** Assignment **
Please return exactly the lines from the one containing "part: (1000, 842) -> (791, 666), size x0.7" through the end of the records, including both.

** Material for the task **
• • • •
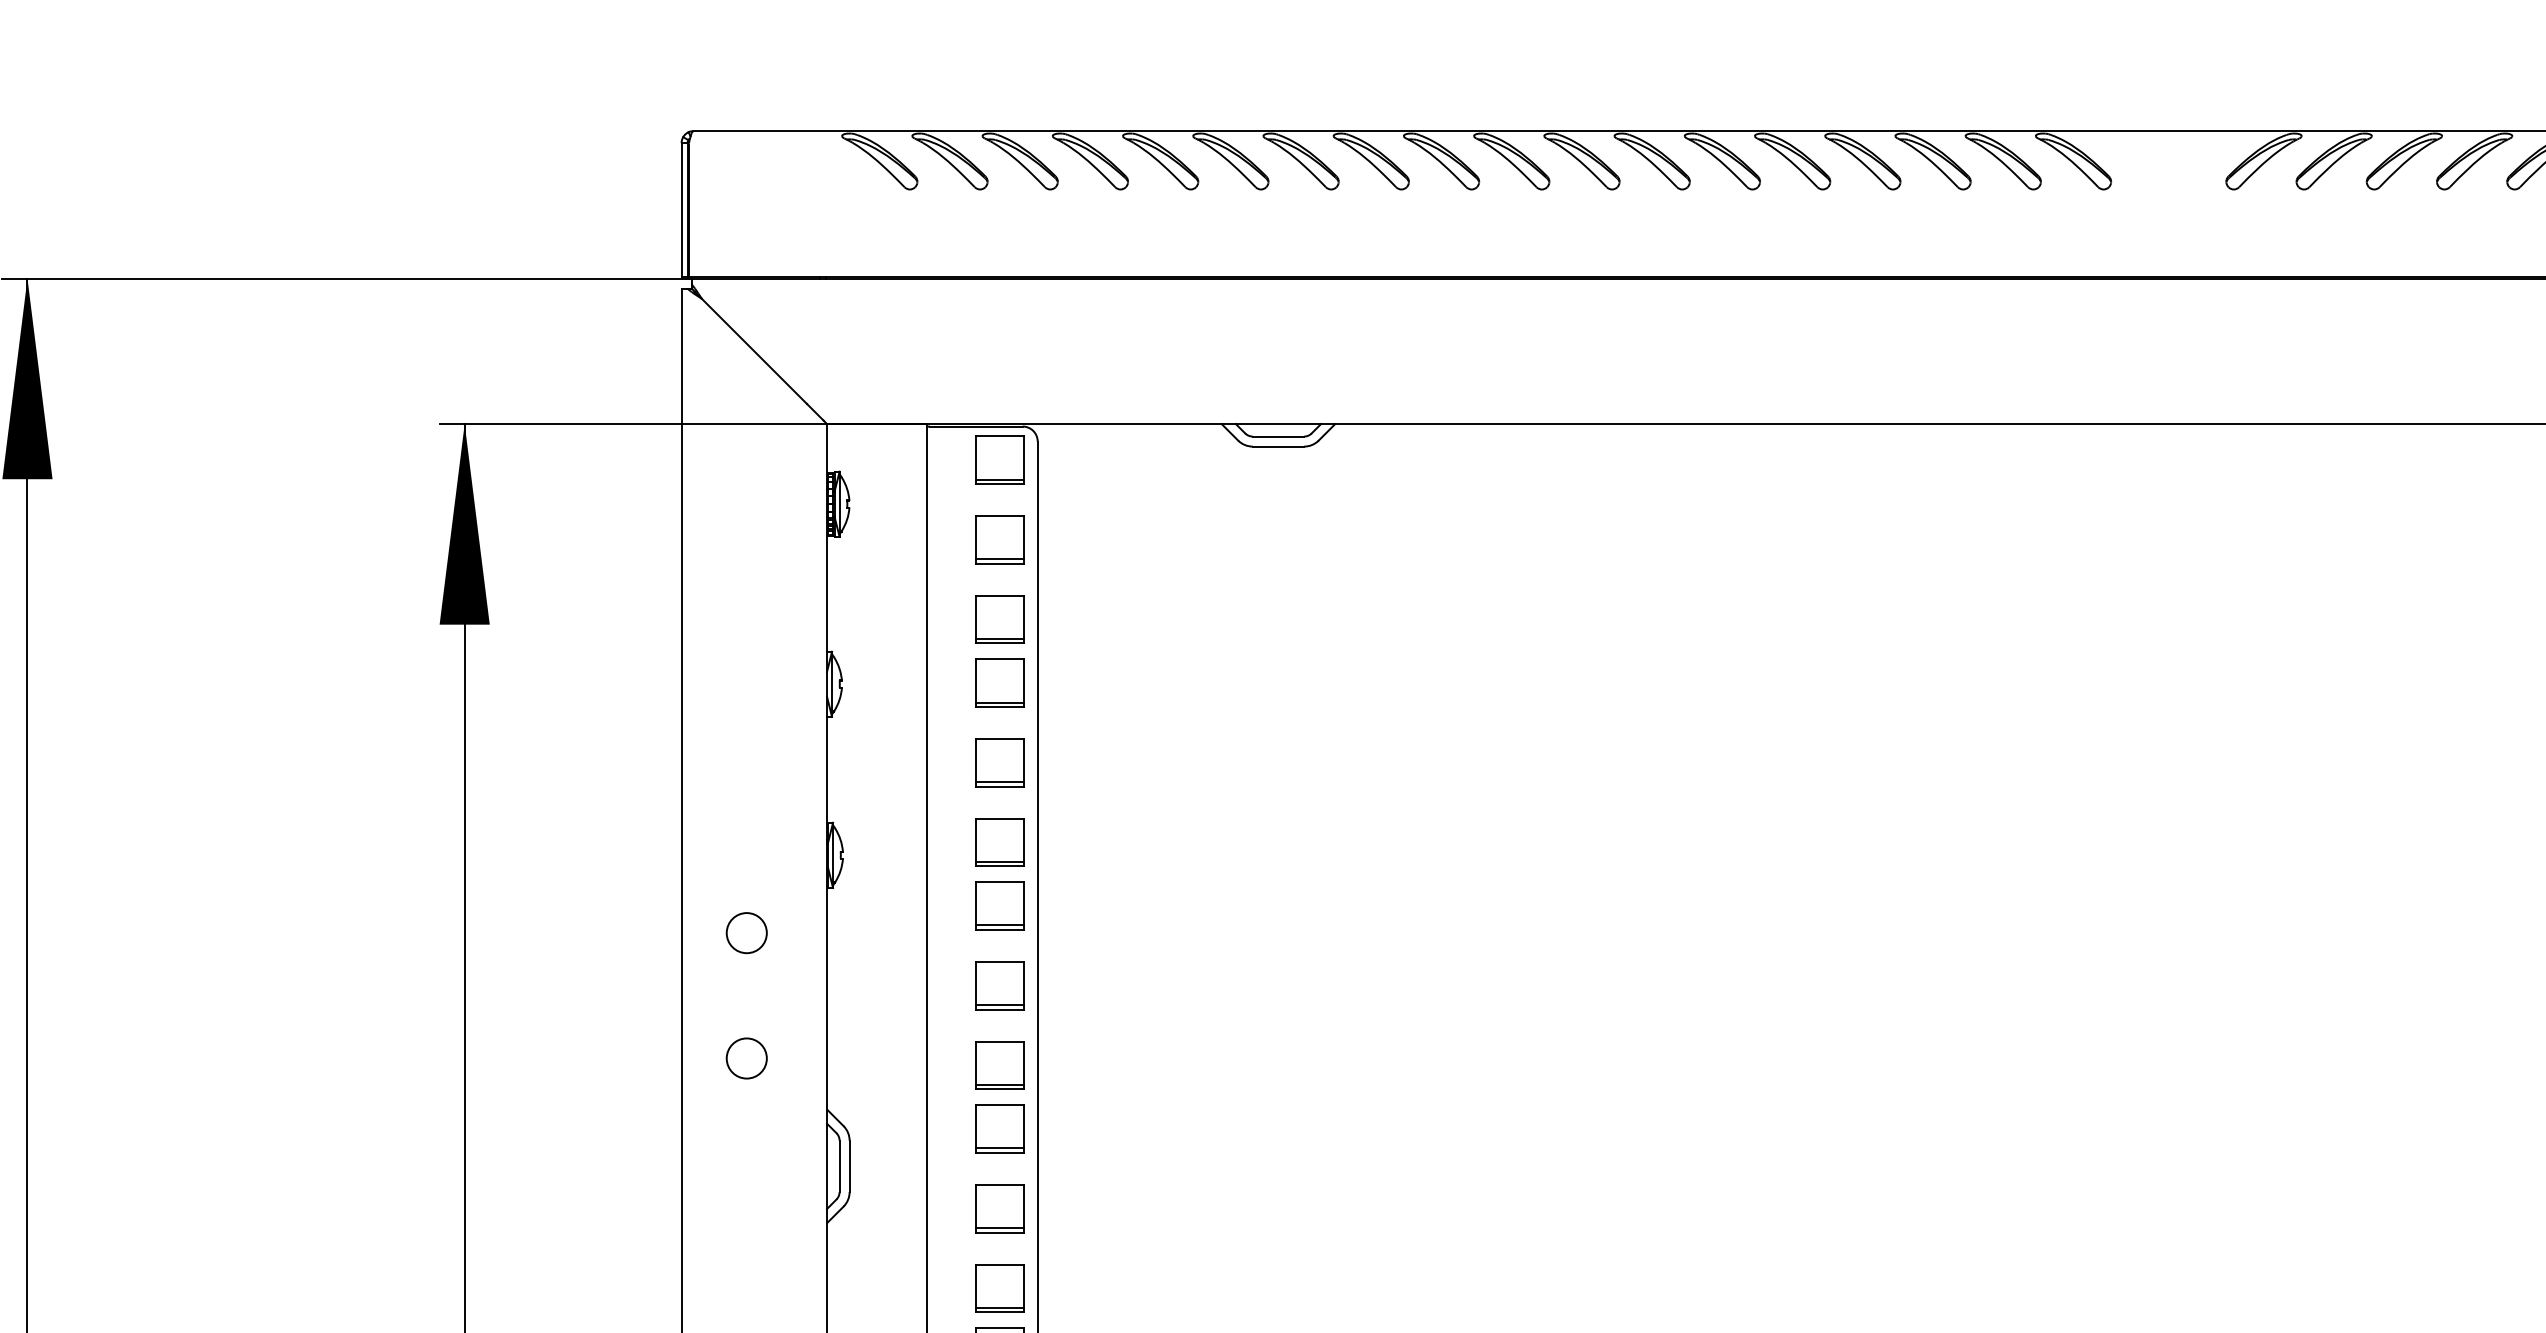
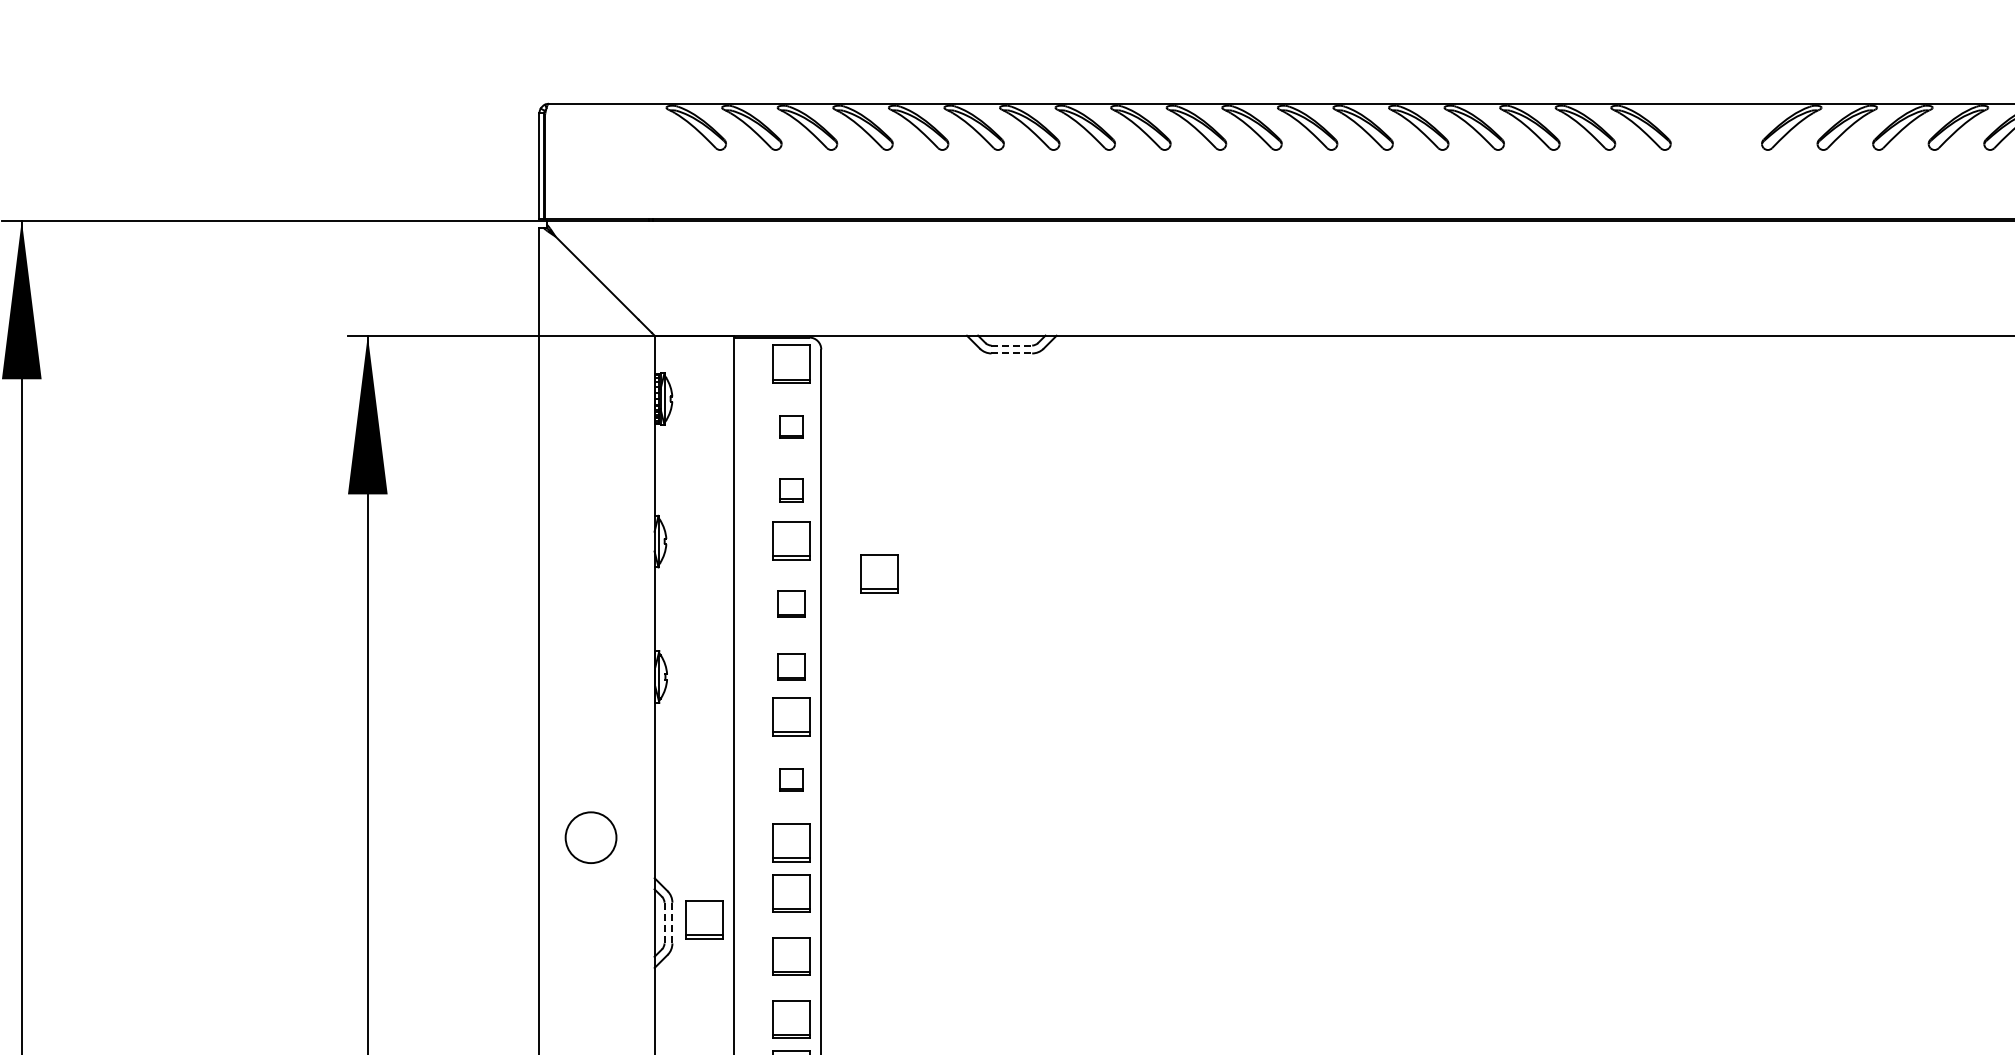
line: (1279, 436) -> (1012, 345), solid -> dashed
line: (1279, 446) -> (1012, 353), solid -> dashed
part: (1000, 538) -> (791, 426), size x0.6
part: (1000, 618) -> (791, 489), size x0.6
part: (1111, 724) -> (879, 573), added
part: (1000, 762) -> (791, 603), size x0.7
part: (1000, 842) -> (791, 666), size x0.7
circle: (746, 933) -> (590, 738), removed
part: (1000, 984) -> (791, 779), size x0.6
circle: (746, 1058) -> (590, 837), size x1.6
part: (890, 1161) -> (704, 919), added
line: (839, 1166) -> (664, 923), solid -> dashed
line: (849, 1166) -> (672, 923), solid -> dashed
• • • •
** Answer **
part: (1000, 842) -> (791, 666), size x0.7
circle: (746, 933) -> (590, 738), removed
part: (1000, 984) -> (791, 779), size x0.6
circle: (746, 1058) -> (590, 837), size x1.6
part: (890, 1161) -> (704, 919), added
line: (839, 1166) -> (664, 923), solid -> dashed
line: (849, 1166) -> (672, 923), solid -> dashed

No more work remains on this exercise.